Striking Back: The 1972 Munich Olympics Massacre and Israel’s Deadly Response by Aaron J. Klein (Random House), 254 pages, $34.95 cloth. Rating: NNN Rating: NNN
Some mass murders make better Hollywood films than others, and the Munich massacre’s firefights, athletes and assassins make it a natural.
Those horribly tense days in September 1972, which ended in the slaughter of 11 helpless Israeli Olympians and the killing of all but three of the gunmen, set the tone for decades of tit-for-tat political murder.
Striking Back, a thin, fast-paced recounting of the massacre and the secret Mossad hit team that hunted down anyone it believed was remotely connected to the operation, makes no apologies for the assassination program.
This isn’t surprising, considering the book’s author, Israeli journalist Aaron Klein, is a captain in Israeli military intelligence.
Each killing, except for the accidental murder in Norway of an innocent Algerian waiter shot down in front of his pregnant wife, gets a thumbs-up from the author.

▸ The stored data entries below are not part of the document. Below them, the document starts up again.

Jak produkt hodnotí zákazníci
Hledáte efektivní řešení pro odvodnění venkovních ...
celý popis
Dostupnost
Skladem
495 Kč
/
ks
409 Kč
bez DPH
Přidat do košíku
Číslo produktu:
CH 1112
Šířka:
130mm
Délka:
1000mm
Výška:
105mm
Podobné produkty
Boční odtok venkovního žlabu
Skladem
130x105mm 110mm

The author’s connections to Israeli intelligence allow him access some interesting stories. For example, how cloudy skies over Lebanon prevented Israeli jets from bombing a Fatah meeting being conducted by Yasser Arafat.
Klein leaves the question of the assassination program’s efficacy in preventing terrorism until the end of the book. Although Palestinian terrorist attacks in Europe all but ended by the mid-1970s, he acknowledges that this was more because of the PLO’s desire for political respectability than because of the Israeli assassination program.
This quick read about the twilight world of terror is probably closer to the truth than Hollywood’s version. Unlike the angst-ridden assassins in Steven Spielberg’s Munich, the real Israeli bombers and gunmen had no qualms about carrying out their missions. In fact, the leader of the hit squads, Michael Harari, was so good at his job that he went to Panama to train Manuel Noreiga’s security forces.
But you won’t find that in this book.